_PASSAGE PROVIDED_:
* * * *

Aggregates are the primary storage containers for NetApp storage configurations and contain one or more RAID groups that consist of both data disks and parity disks.

NetApp performed various I/O workload characterization tests by using shared and dedicated aggregates with data files and transaction log files separated. The tests show that one large aggregate with more RAID groups and drives (HDDs or SSDs) optimizes and improves storage performance and is easier for administrators to manage for two reasons:

  • One large aggregate makes the I/O abilities of all drives available to all files.

  • One large aggregate enables the most efficient use of disk space.

For effective disaster recovery, NetApp recommends that you place the asynchronous replica on an aggregate that is part of a separate storage cluster in your disaster recovery site and use SnapMirror technology to replicate content.

For optimal storage performance, NetApp recommends that you have at least 10% free space available in an aggregate.

* * * *

_DATA SHOWN_:
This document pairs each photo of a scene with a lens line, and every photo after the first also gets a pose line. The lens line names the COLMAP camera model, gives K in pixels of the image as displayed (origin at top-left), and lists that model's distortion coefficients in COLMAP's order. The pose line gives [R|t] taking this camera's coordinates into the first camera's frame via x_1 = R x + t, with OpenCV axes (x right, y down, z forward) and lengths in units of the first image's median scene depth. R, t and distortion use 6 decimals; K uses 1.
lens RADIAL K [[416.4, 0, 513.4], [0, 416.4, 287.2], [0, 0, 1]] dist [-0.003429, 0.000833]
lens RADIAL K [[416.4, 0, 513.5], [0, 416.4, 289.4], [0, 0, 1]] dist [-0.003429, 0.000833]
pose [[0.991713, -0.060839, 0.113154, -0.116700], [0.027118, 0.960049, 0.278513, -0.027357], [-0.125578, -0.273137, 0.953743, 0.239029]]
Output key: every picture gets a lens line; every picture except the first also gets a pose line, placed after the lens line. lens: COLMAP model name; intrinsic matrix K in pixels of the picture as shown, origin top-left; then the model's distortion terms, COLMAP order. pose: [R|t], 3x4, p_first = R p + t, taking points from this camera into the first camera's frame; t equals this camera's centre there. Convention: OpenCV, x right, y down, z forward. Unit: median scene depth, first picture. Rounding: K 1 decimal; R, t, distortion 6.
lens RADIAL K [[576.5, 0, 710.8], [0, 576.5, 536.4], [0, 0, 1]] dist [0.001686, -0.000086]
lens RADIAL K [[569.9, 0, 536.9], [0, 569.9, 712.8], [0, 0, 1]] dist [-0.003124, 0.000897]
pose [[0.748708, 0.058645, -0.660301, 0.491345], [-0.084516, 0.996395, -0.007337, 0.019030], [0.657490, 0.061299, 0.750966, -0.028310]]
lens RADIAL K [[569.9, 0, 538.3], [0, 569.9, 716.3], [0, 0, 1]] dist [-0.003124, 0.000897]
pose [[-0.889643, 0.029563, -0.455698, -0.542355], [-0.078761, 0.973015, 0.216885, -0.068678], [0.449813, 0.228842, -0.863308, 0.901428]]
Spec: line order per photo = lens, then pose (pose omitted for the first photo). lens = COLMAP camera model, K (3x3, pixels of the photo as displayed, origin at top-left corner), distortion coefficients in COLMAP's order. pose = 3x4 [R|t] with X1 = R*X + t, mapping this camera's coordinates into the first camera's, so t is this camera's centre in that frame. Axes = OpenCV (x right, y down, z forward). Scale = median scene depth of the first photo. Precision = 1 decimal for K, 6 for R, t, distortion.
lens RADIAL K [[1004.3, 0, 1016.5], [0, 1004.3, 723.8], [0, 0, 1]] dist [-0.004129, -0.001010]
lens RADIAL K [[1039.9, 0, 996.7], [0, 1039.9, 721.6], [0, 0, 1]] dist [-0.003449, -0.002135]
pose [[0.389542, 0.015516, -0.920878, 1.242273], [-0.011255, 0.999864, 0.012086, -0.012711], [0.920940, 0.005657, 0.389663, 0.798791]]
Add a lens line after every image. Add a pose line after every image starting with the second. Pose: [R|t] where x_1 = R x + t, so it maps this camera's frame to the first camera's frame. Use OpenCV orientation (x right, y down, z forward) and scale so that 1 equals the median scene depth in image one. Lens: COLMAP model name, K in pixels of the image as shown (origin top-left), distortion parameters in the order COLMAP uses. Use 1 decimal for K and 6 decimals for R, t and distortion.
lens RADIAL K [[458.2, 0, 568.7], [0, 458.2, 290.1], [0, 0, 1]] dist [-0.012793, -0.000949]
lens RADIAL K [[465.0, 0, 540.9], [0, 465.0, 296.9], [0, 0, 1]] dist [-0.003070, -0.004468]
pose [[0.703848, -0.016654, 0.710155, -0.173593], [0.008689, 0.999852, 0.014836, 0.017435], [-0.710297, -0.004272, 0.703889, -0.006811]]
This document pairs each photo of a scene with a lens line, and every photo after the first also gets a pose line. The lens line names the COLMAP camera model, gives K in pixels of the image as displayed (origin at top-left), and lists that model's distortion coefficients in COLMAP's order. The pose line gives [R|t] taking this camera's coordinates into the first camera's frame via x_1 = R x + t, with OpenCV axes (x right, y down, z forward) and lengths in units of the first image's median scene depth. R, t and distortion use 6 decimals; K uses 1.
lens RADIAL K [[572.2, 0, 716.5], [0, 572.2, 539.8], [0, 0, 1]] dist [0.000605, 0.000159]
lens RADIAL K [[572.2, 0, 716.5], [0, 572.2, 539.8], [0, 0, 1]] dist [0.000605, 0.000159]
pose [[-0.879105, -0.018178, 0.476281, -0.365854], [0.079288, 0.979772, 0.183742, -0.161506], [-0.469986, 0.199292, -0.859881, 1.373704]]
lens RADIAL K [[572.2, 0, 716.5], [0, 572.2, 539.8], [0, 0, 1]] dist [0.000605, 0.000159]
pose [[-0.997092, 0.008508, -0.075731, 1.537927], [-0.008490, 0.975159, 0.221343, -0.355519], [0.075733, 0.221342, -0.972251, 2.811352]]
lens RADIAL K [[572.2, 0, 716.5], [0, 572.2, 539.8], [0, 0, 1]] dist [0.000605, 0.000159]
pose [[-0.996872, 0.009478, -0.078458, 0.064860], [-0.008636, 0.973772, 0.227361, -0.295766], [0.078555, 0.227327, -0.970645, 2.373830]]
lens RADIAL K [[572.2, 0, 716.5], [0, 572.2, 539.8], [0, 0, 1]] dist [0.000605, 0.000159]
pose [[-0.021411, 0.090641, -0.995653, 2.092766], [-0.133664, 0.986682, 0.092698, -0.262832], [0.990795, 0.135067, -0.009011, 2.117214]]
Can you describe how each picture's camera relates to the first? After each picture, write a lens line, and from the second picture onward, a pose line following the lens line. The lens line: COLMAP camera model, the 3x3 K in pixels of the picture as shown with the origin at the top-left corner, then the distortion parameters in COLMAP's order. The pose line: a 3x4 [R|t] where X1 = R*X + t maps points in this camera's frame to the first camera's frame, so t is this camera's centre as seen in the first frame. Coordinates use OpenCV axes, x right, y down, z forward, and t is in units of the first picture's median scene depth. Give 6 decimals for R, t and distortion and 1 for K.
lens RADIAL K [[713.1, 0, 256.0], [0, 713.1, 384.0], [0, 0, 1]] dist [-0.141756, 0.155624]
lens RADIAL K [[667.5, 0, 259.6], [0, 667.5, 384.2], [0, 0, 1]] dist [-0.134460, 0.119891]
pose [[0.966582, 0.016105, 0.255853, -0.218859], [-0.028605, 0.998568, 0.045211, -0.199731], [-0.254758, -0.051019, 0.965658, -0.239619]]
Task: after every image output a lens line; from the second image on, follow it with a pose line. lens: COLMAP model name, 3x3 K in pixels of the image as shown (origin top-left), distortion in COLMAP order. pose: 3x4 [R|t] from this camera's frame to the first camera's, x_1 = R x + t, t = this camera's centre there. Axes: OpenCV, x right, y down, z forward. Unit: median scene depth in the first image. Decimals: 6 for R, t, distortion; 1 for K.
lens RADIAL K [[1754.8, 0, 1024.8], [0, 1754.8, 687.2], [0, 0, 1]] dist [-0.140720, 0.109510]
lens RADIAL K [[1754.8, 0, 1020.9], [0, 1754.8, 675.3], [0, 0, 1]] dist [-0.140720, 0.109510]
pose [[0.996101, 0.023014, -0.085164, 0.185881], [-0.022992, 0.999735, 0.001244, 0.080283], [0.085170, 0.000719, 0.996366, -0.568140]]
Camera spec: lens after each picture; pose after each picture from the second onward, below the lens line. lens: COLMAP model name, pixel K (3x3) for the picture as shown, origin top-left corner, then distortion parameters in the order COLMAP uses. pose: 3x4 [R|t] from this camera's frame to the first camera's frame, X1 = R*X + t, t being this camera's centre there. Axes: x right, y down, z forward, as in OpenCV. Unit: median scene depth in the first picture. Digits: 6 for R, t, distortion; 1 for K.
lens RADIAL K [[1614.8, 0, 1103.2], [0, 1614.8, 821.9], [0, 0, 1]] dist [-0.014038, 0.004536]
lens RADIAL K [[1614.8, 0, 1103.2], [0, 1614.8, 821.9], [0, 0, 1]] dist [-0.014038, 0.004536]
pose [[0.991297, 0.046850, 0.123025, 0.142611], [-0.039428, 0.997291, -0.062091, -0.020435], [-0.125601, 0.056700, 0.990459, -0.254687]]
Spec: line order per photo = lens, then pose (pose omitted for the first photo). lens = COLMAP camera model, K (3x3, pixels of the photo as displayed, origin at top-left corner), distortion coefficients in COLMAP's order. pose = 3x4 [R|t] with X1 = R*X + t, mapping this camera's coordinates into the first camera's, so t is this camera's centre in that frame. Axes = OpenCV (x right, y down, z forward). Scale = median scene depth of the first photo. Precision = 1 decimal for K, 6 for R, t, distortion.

* * * *

_PROBLEM SET_:
a) In the passage on NetApp aggregates, how much free space in an aggregate does NetApp recommend for the best storage performance?
b) Pick up the passage on NetApp aggregates from its final sentence and carry it forward.

_OUTPUTS BY TASK_:
a) At least 10% free space.

b)
Storage aggregate layout guidance for AFF A300 systems (with two disk shelves with 24 drives) includes:

  • Keep two spare drives.

  • Use Advanced Disk Partitioning to create three partitions on each drive: root and data.

  • Use a total of 20 data partitions and two parity partitions for each aggregate.

Backup best practices

NetApp SnapCenter is used for VM and database backups. NetApp recommends the following backup best practices:

  • When SnapCenter is deployed to create Snapshot copies for backups, turn off the Snapshot schedule for the FlexVol that host VMs and application data.

  • Create a dedicated FlexVol for host boot LUNs.

  • Use a similar or a single backup policy for VMs that serve the same purpose.

  • Use a similar or a single backup policy per workload type; for example, use a similar policy for all database workloads. Use different policies for databases, web servers, end-user virtual desktops, and so on.

  • Enable verification of the backup in SnapCenter.

  • Configure archiving of the backup Snapshot copies to the NetApp SnapVault backup solution.

  • Configure retention of the backups on primary storage based on the archiving schedule.

Infrastructure best practices

Networking best practices

NetApp recommends the following networking best practices:

  • Make sure that your system includes redundant physical NICs for production and storage traffic.

  • Separate VLANs for iSCSI, NFS, and SMB/CIFS traffic between compute and storage.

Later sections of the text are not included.